### Consigne 1:
Reproduisez à l'identique le passage du texte d'étude qui va de « Inscription disciplinaire La » à « des perspectives originales. ».
### Consigne 2:
Répondez aux questions suivantes à l'aide du texte d'étude.
(a) Sur combien de recherches françaises porte l'état de l'art évoqué au début du texte ?
(b) Quels projets étudient la durabilité de services d'eau en Europe ?
(c) Que proposent certains auteurs, selon TODOROV et MARINOVA ?

== Texte d'étude ==

Etudier le service d’eau comme une action publique

Etudier le service d’eau comme une action publique

Inscription disciplinaire et positionnement épistémologique 

Inscription disciplinaire La question du développement durable du service public d’eau à Paris peut être abordée par de nombreuses disciplines. Toutefois, l’approche retenue ci-après offre des perspectives originales.

Diversité des approches possibles

Un état de l’art sur 350 recherches françaises portant sur le « développement durable » montre que cet objet d’étude est récent en France (MATE, 2002). Toutefois, un nombre croissant d’auteurs s’intéressent à ce concept, que ce soit en sciences humaines et sociales (SHS), en sciences de la nature ou en sciences des techniques : « chaque discipline a ses propres perspectives sur ce concept » (FABER, et al., 2005). Il en est de même pour le développement durable des services d’eau, qui est aussi abordé par différentes approches disciplinaires (DESTANDEAU, 2004 ; MATE, 2002). Malgré la diversité des entrées disciplinaires possibles, la question du développement durable des services d’eau était initialement surtout abordée par les sciences de l’ingénieur et de la nature. Toutefois, cette tendance a évolué, et depuis quelques années « une réévaluation radicale du développement durable semble se profiler » (DAHAN et PINTON, 2008). Les approches physicomathématiques sont peu à peu rejointes par des approches de sciences sociales (ex : en économie, science de gestion, science politique, sociologie). Ces dernières sont plus qualitatives et Etudier le service d’eau comme une action publique 19 interdisciplinaires que les précédentes, et elles sont aussi plus critiques envers le « développement durable » visé, comme envers les modalités techniques et sociales proposées pour l’atteindre. Quelle que soit la discipline mobilisée, le développement durable reste un objet d’étude transversal, difficile à appréhender. C’est pourquoi la recherche académique s’oriente vers des approches inter ou pluri disciplinaires. Par exemple, les projets WATER 21 (BARRAQUE, et al., 1997) et EAU&3E (BARRAQUE, 2009) étudient la durabilité de services d’eau en Europe par des méthodes et des outils de l’économie, de science politique, de sciences de l’ingénieur… Certains auteurs proposent même de dépasser les frontières académiques, afin de fonder une nouvelle discipline consacrée au développement durable (TODOROV et MARINOVA, 2009). Cette thèse s’inspire de plusieurs approches pluri/trans-disciplinaires. Et s’il est inutile de trop insister sur l’appartenance à tel ou tel territoire académique (leur définition varie selon les époques et les lieux), il est néanmoins intéressant de préciser quel est l’ancrage disciplinaire de ce travail de recherche, afin d’en présenter l’intérêt et l’originalité, par rapport à d’autres approches possibles.

===
== Données fournies ==

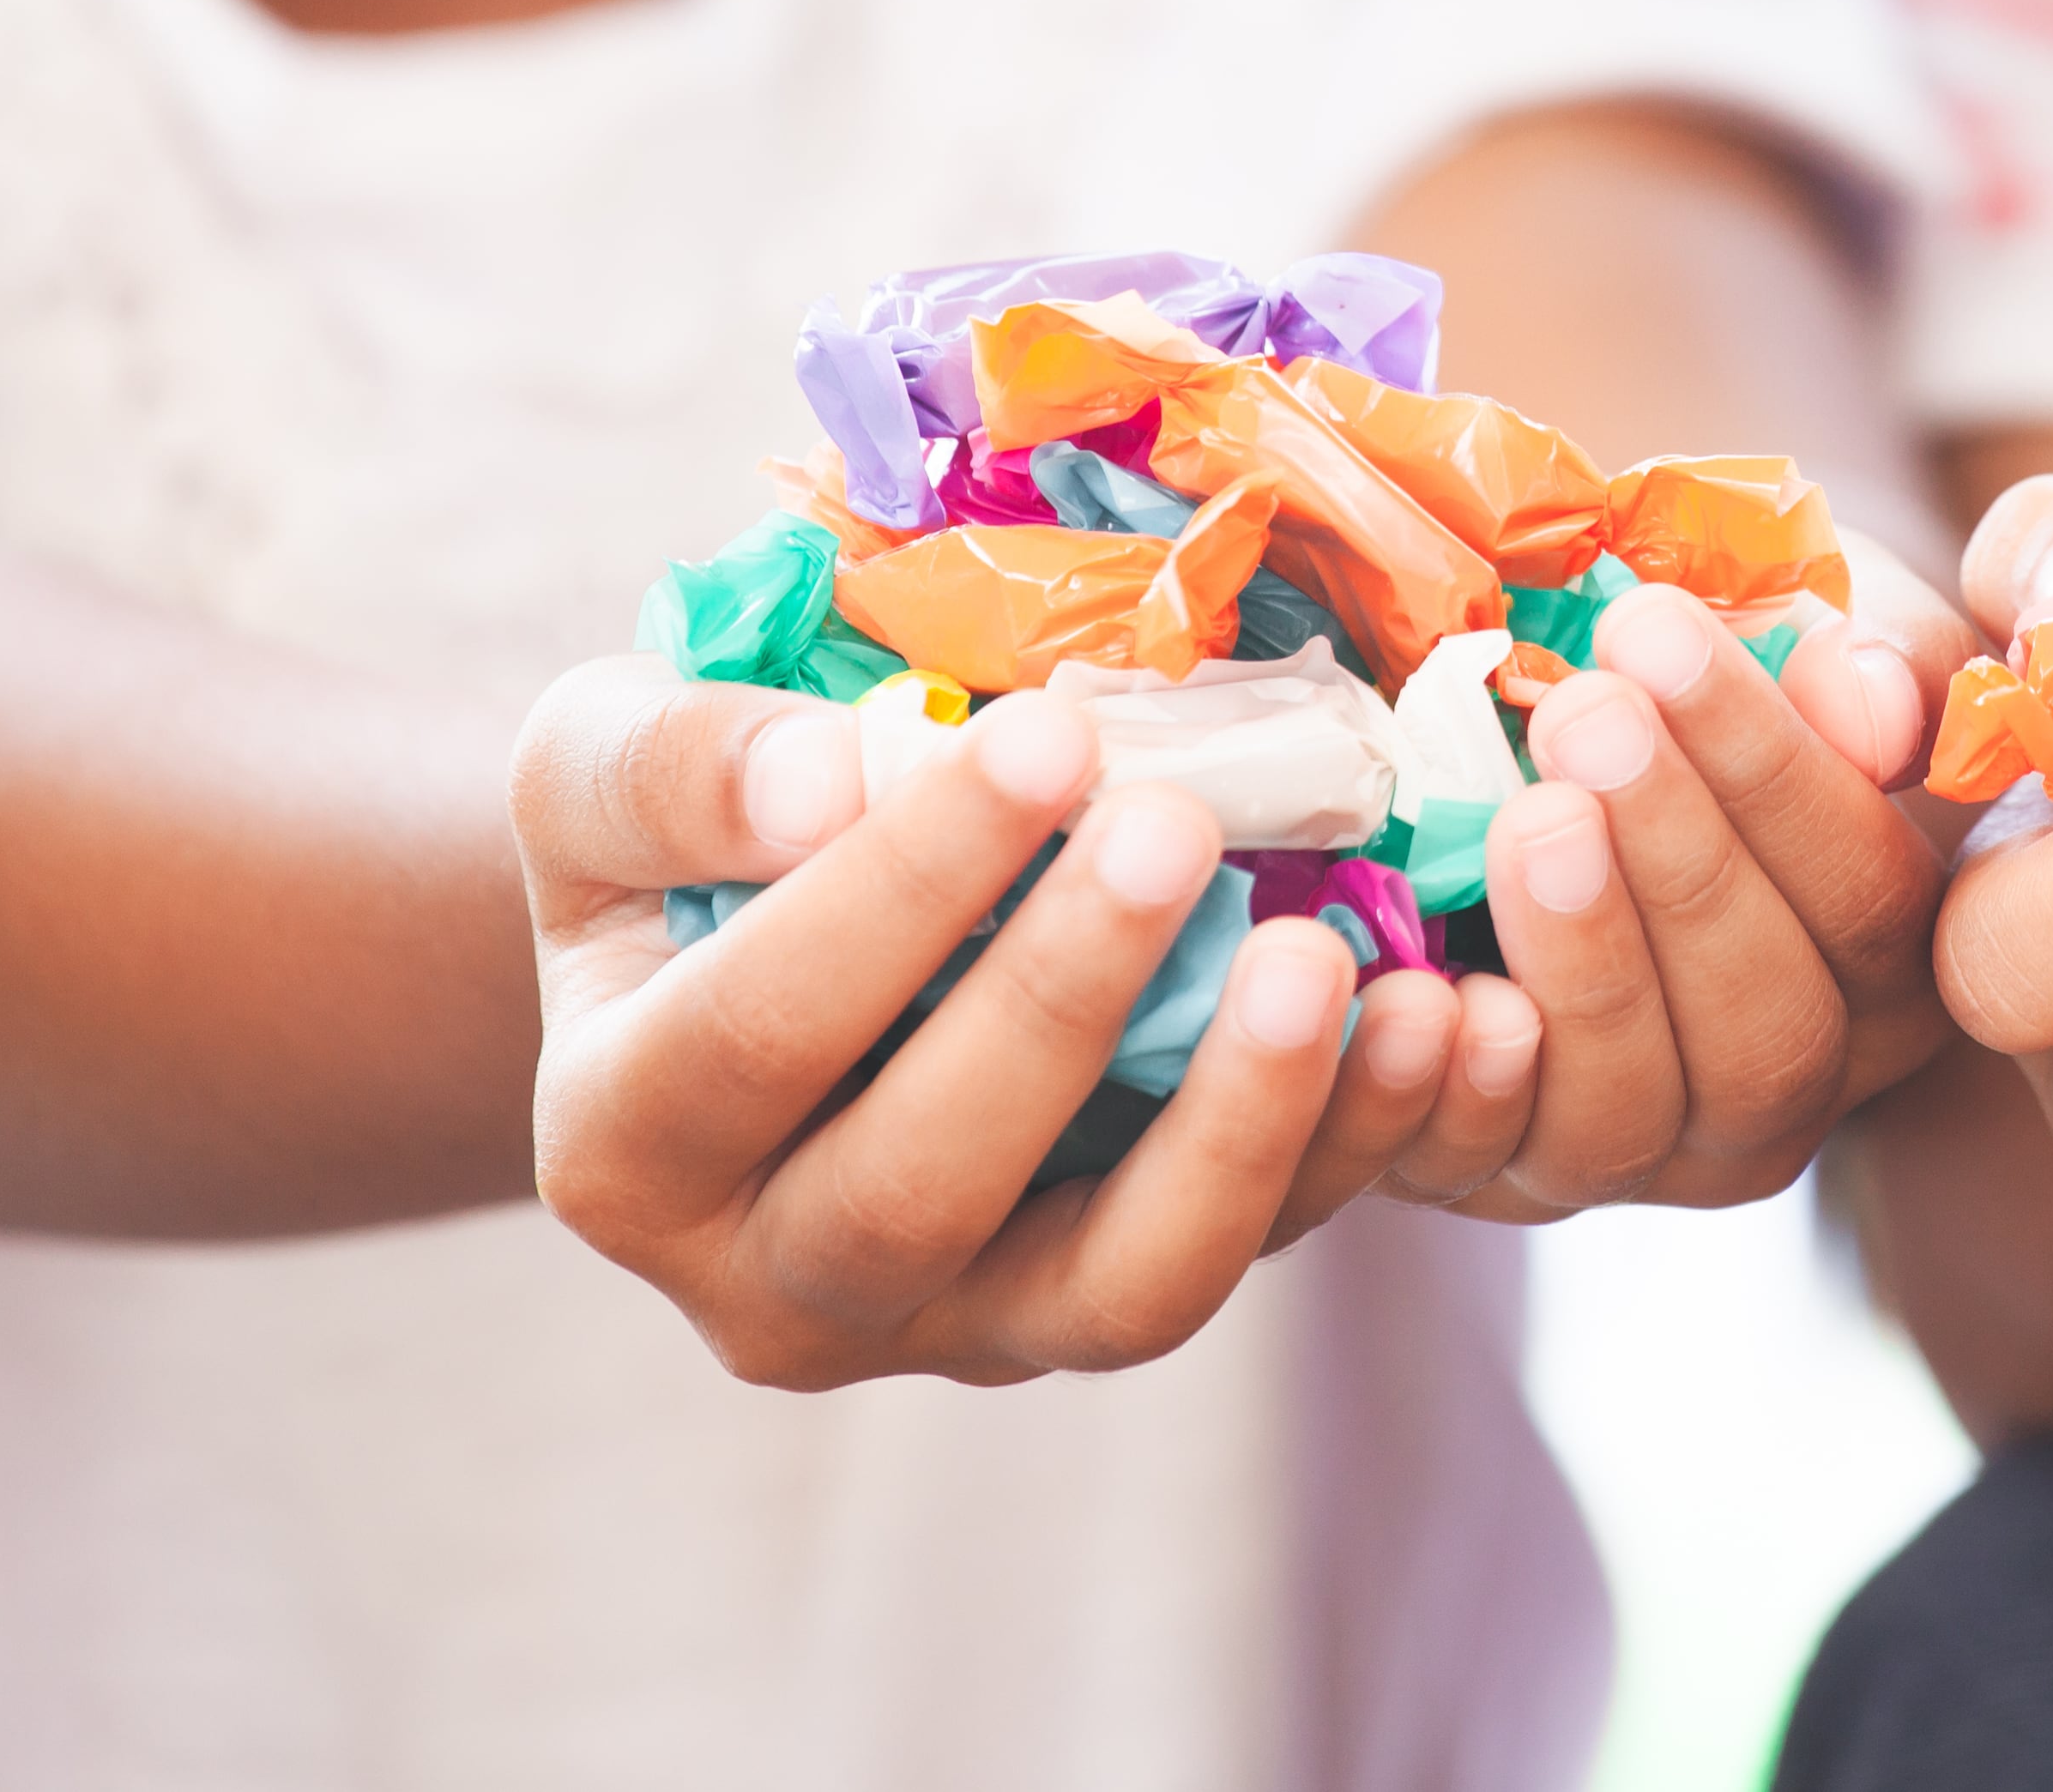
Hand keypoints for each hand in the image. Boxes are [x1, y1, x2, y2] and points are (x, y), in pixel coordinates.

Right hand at [510, 664, 1503, 1386]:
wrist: (770, 937)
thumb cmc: (690, 830)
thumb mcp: (609, 764)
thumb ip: (671, 768)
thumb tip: (818, 783)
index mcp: (629, 1147)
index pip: (758, 1036)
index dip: (900, 891)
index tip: (1040, 736)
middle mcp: (780, 1281)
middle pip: (926, 1189)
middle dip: (1062, 999)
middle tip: (1181, 825)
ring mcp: (965, 1317)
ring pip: (1121, 1288)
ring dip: (1241, 1127)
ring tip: (1342, 964)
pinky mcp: (1118, 1292)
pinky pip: (1254, 1251)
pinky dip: (1358, 1142)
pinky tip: (1444, 1015)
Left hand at [1413, 535, 1970, 1218]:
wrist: (1537, 785)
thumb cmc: (1694, 697)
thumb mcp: (1803, 645)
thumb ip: (1878, 661)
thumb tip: (1875, 705)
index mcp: (1886, 977)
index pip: (1869, 902)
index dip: (1774, 770)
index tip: (1661, 630)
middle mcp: (1780, 1096)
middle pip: (1766, 1027)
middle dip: (1679, 864)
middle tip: (1587, 714)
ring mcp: (1634, 1154)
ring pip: (1629, 1111)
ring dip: (1582, 962)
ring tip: (1523, 818)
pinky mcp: (1490, 1176)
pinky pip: (1471, 1166)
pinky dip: (1449, 1092)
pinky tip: (1422, 991)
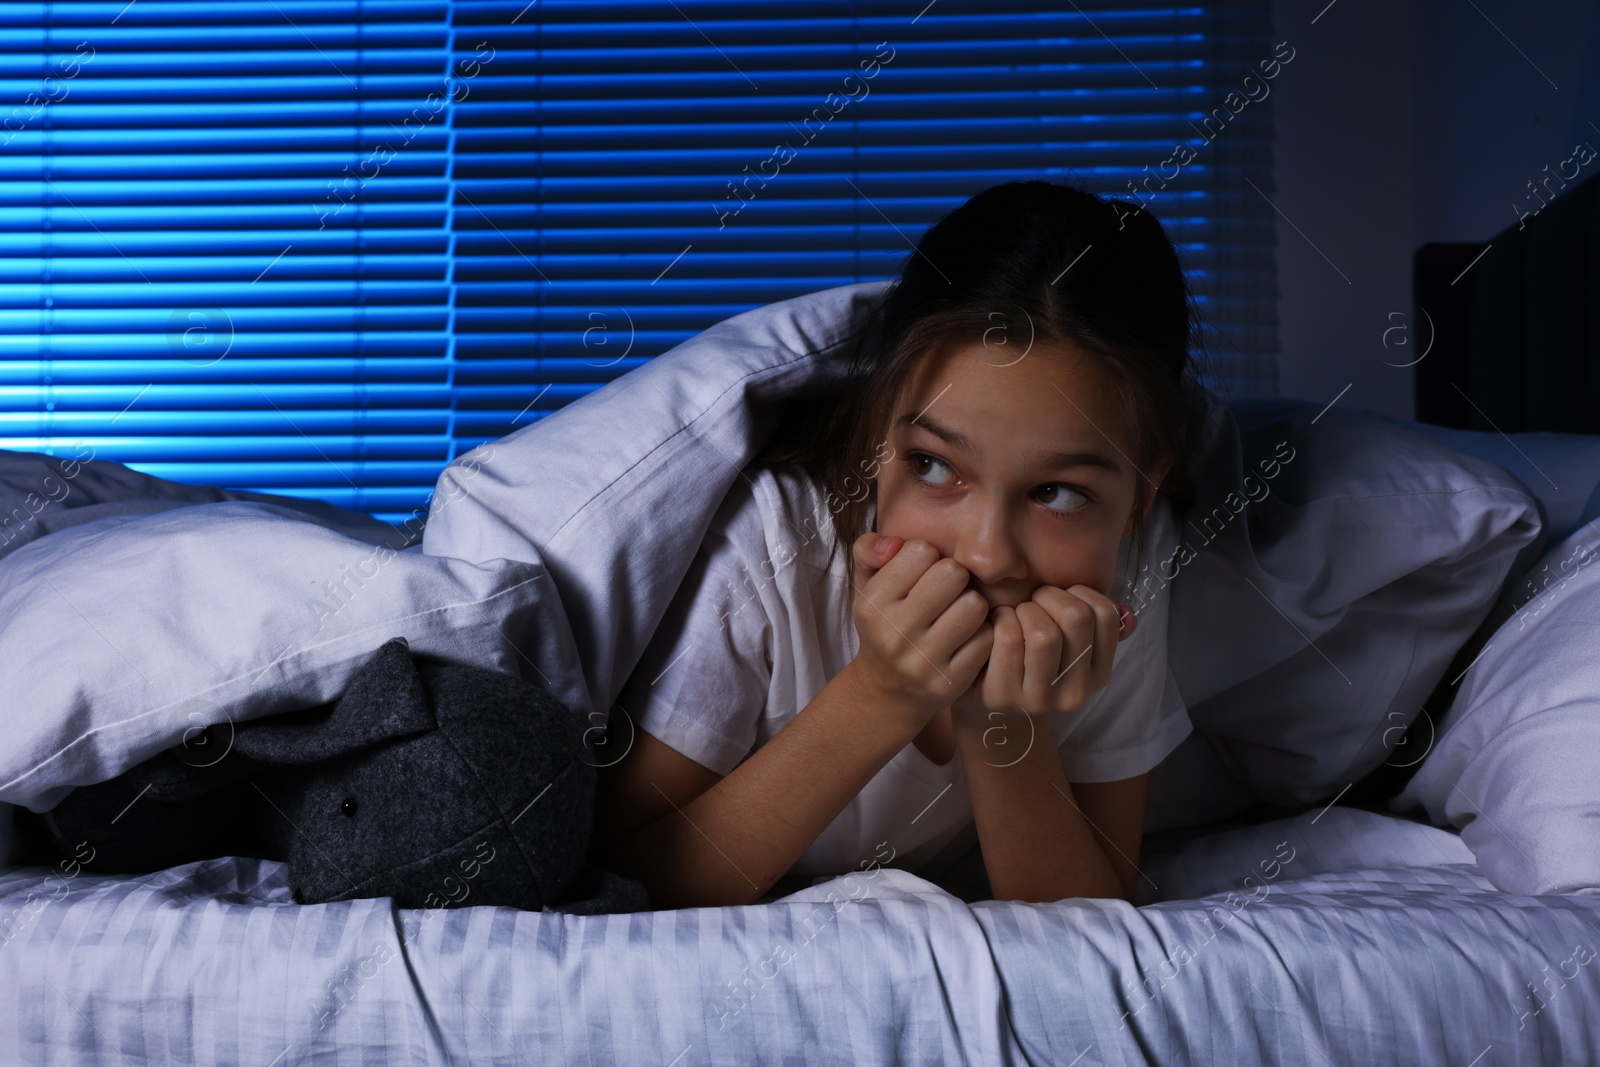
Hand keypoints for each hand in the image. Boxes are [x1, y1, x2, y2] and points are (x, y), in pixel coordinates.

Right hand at [845, 532, 993, 730]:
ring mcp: (923, 661)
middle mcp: (895, 634)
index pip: (921, 551)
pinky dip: (981, 633)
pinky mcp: (950, 681)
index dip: (927, 557)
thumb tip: (894, 542)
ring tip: (958, 613)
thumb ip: (869, 549)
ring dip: (972, 605)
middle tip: (947, 592)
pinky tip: (966, 639)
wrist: (887, 691)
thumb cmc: (884, 624)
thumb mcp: (865, 585)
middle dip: (955, 577)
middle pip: (953, 573)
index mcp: (873, 604)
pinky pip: (987, 638)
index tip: (921, 576)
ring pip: (974, 605)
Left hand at [950, 584, 1134, 723]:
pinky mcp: (1003, 697)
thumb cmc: (1029, 652)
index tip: (1058, 598)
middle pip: (1074, 618)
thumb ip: (1099, 624)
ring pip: (1043, 632)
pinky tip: (994, 626)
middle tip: (1031, 602)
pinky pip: (1008, 637)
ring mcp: (1040, 700)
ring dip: (1023, 610)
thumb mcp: (1068, 640)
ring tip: (1014, 615)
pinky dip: (999, 618)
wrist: (985, 694)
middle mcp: (1076, 693)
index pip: (1105, 614)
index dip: (1077, 592)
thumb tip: (1128, 613)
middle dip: (1047, 596)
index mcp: (1099, 674)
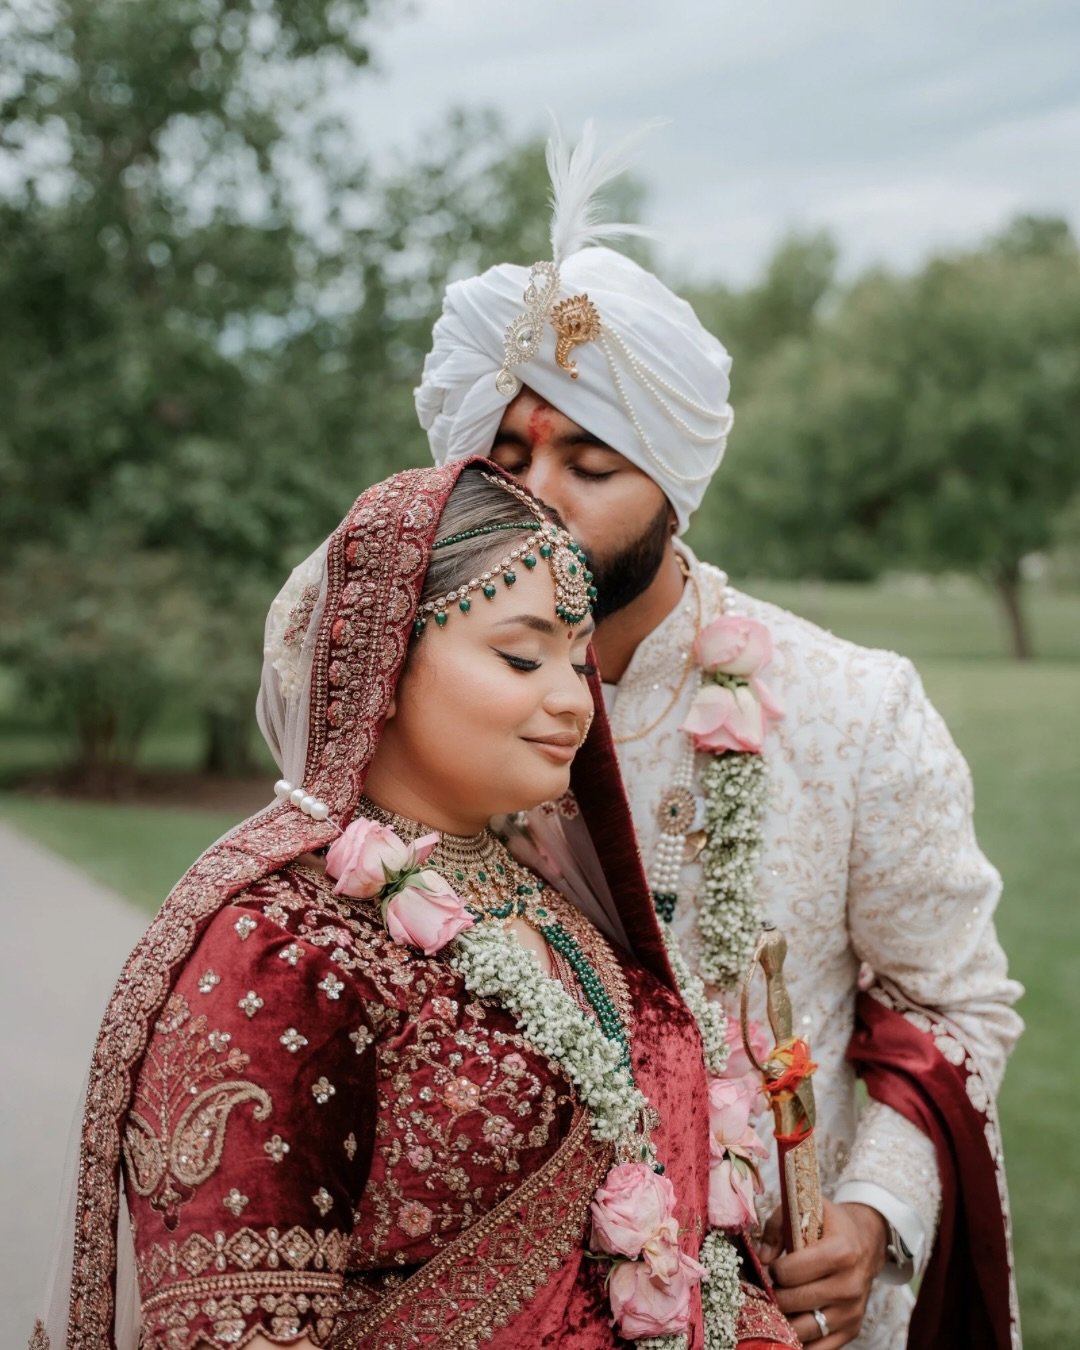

===

### Réponse 1:
Inscription disciplinaire La question du développement durable du service public d’eau à Paris peut être abordée par de nombreuses disciplines. Toutefois, l’approche retenue ci-après offre des perspectives originales.

### Réponse 2:
(a) Il porte sur 350 recherches françaises.
(b) Il s'agit des projets WATER 21 et EAU&3E.
(c) Ils proposent de dépasser les frontières académiques afin de fonder une nouvelle discipline consacrée au développement durable.